池西宴倚在靠背上,阖着眼抬了手,与那车夫道:“你先回吧。”
须臾间,车夫的身影便没在了繁芜的杂草堆里,消失不见。
月虽逃离了囚笼,却依旧势单力薄、形单影只,它周身萦绕着浅浅的蓝光,逐渐在夜空中扩大。
溪边一窜高大的黑影投放在地上,时不时攒动几下,蓝光铺在黑影上,更叫人打了个寒颤。
秦锦华轻抬了一只脚,往后挪了挪,她紧瞧着车舆上背对着她的男子,心里比今晚的月亮还毛。
她不知池西宴要做什么,但她此刻已做好了逃的准备。
“锦儿,我头疼得厉害,过来帮我揉揉。”男子双腿交叠,一手撑在膝上,五指握拳抵着头,阖着双目,似很是倦怠。
“是。”秦锦华当即应下,踏上了车舆。她的脚一前一后靠在右侧,右脚抵在轴边,只需挪一步她便能逃下车。
她冰凉的指尖触摸着池西宴滚烫的皮肤,冷热相交,针尖麦芒。
秦锦华的双臂腾在池西宴身前,将他困于两臂之间。
地上,一道黑影覆上另一道黑影,原应是亲密缱绻的姿势,看着却有些骇人。
池西宴阖着眼,但原感受到的光亮此刻也消失了。
深邃的眸在顷刻间睁开,却并未能与那双清眸相对。

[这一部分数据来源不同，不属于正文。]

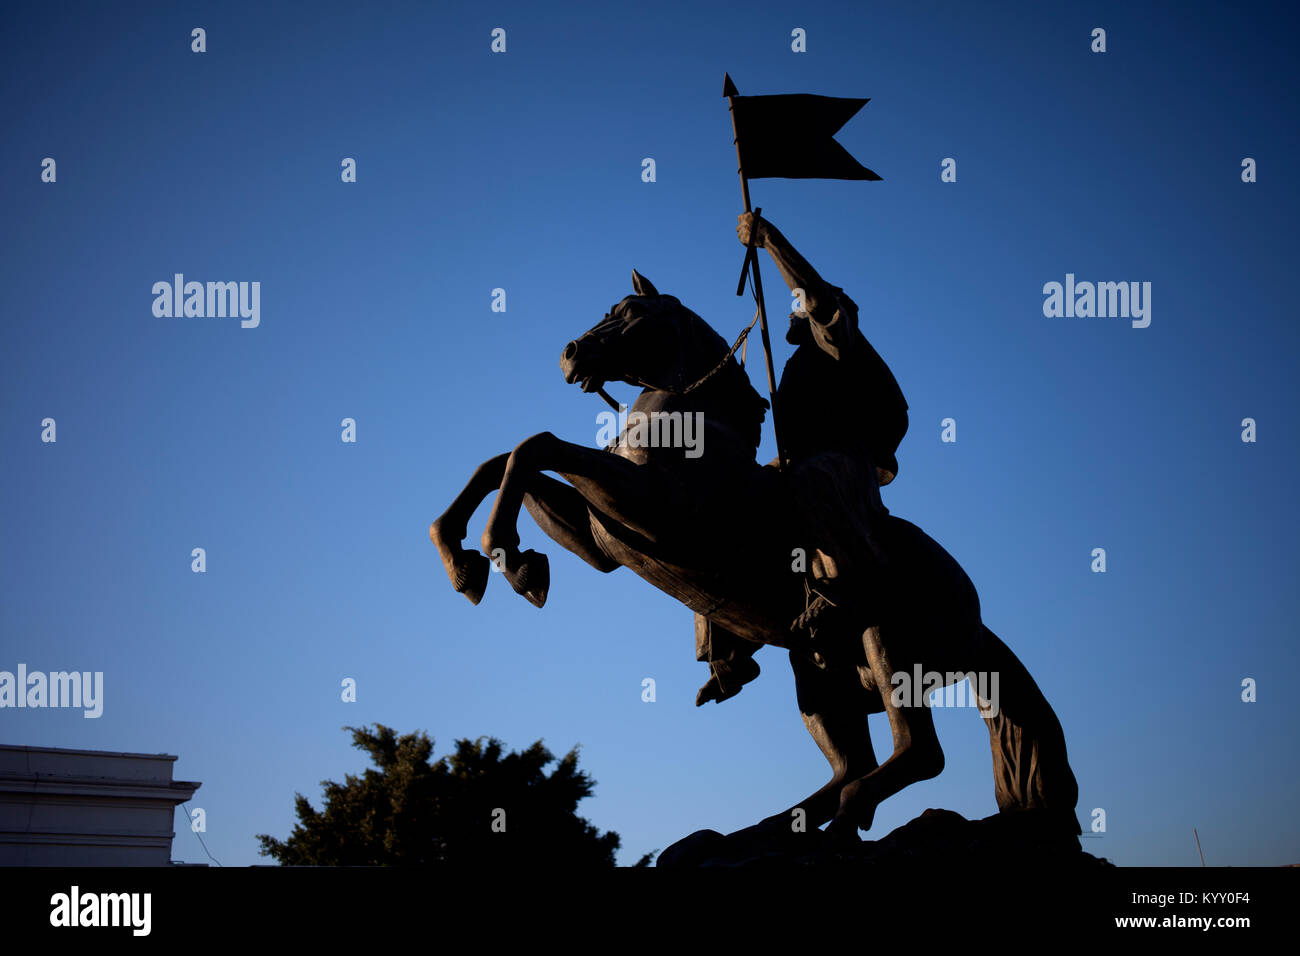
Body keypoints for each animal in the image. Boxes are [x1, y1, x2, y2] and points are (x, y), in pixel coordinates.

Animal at [431, 270, 1081, 837]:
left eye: (630, 311)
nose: (569, 354)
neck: (693, 426)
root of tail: (979, 624)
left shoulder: (655, 508)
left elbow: (535, 446)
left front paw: (506, 558)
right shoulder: (604, 543)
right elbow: (505, 459)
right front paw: (467, 560)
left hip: (886, 637)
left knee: (917, 753)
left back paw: (844, 819)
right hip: (818, 668)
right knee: (851, 763)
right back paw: (775, 824)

他伸出手,手指落在了她额前,立时将被困的局面打破。
触及伤口,秦锦华轻呼了声,池西宴却轻轻一笑。
他似被挑起了兴趣,兴味儿十足地在她的伤口上来回摩挲,却是以一种温柔的口吻爱怜似的说道:“锦儿,这里很疼吧?怨我,是我没能护住你,才叫你受伤。”
秦锦华的身子,挡住了池西宴眼前的光。
她顺光而立,以至看不清了面容,额上隐约爬了条蜈蚣,扭扭曲曲盘在了她额前。
再定睛瞧,原是条不浅的伤疤。还未曾结痂,像是新伤。
自然了,便是方才不久在席间被那位柳家小姐浸月舞剑时,意外,所伤。
池西宴的手劲儿愈发大,肆无忌惮地摩挲着她的伤口,秦锦华吃痛地惊呼了一声,原揉着池西宴颞颥的手一个打颤,指甲刺啦划过他耳后。

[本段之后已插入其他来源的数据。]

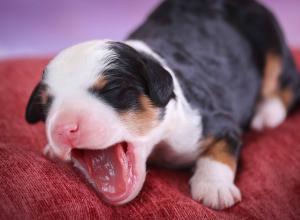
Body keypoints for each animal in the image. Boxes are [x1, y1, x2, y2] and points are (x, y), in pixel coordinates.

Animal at [25, 0, 300, 210]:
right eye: (46, 106)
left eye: (111, 90)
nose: (63, 129)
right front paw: (51, 148)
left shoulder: (216, 120)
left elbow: (220, 150)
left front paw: (214, 187)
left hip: (269, 39)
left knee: (286, 84)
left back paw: (267, 112)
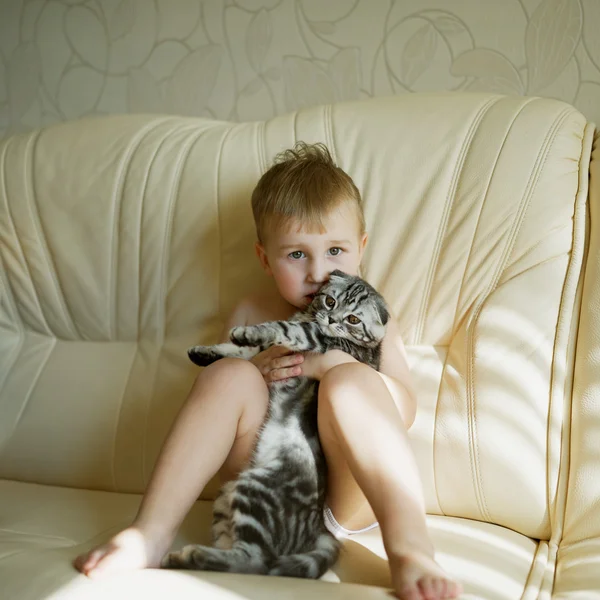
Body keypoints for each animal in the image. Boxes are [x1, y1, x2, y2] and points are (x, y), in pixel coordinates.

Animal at [162, 270, 392, 580]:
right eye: (331, 301)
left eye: (353, 319)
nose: (332, 320)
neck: (307, 315)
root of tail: (318, 527)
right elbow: (242, 354)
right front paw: (206, 352)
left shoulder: (322, 340)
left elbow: (283, 329)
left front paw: (248, 332)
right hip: (226, 498)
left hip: (257, 490)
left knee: (255, 561)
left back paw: (191, 556)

“嘶——”池西宴果然轻吟了一声,他正要抬眼训斥时,对方已捷足先登,抢占先机了,“将军恕罪,锦儿是实在太疼了,才无意弄疼了将军。”
池西宴狡诈多变,殊不知秦锦华是作戏的老手。
任凭他是谁,定也没有她演得活灵活现。
秦锦华心中早已一片清明,池西宴为人狠辣,却最是喜欢披了羊皮做人。若非她先出口,他必定也要以这套说辞应付她。

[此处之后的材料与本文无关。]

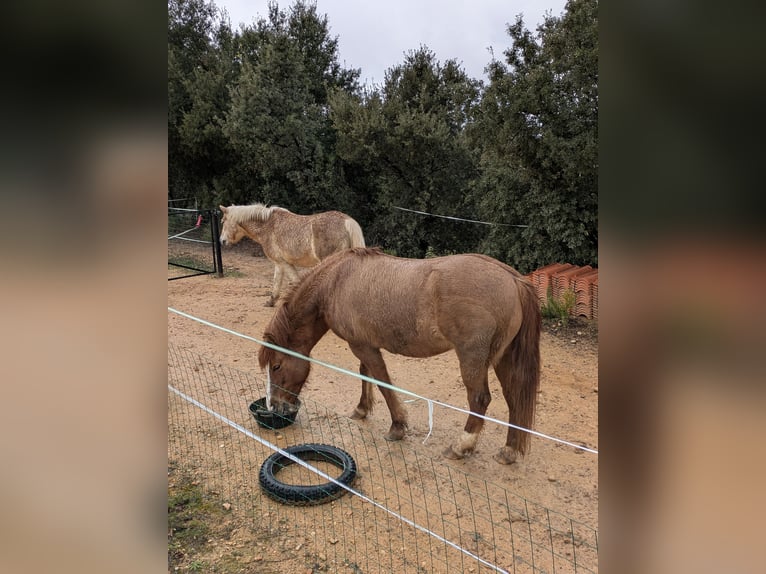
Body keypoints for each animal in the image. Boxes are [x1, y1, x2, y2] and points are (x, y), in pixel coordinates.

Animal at [219, 203, 365, 306]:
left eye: (223, 221)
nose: (222, 241)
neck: (267, 226)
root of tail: (347, 221)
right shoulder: (279, 263)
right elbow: (277, 283)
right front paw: (271, 302)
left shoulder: (284, 263)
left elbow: (296, 282)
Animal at [258, 247, 541, 465]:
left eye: (276, 366)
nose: (275, 407)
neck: (337, 281)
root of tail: (512, 279)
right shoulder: (364, 344)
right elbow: (366, 375)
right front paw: (362, 409)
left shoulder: (362, 346)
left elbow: (383, 383)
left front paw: (397, 427)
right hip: (503, 359)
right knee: (513, 398)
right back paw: (509, 450)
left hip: (472, 359)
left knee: (480, 399)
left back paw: (461, 446)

要叫池西宴晓得这无意弄伤人是有多疼,必得让他亲临其境才算。
风起,溪边又传来窸窸窣窣的声音,黑影来回攒动,却不见有行进。眯着眼睛,把脖子探出去瞧,是溪边的芦苇在摇摆。
芦苇可作黑影,狐狸亦可作猛兽。可见,许多事不能单看表面。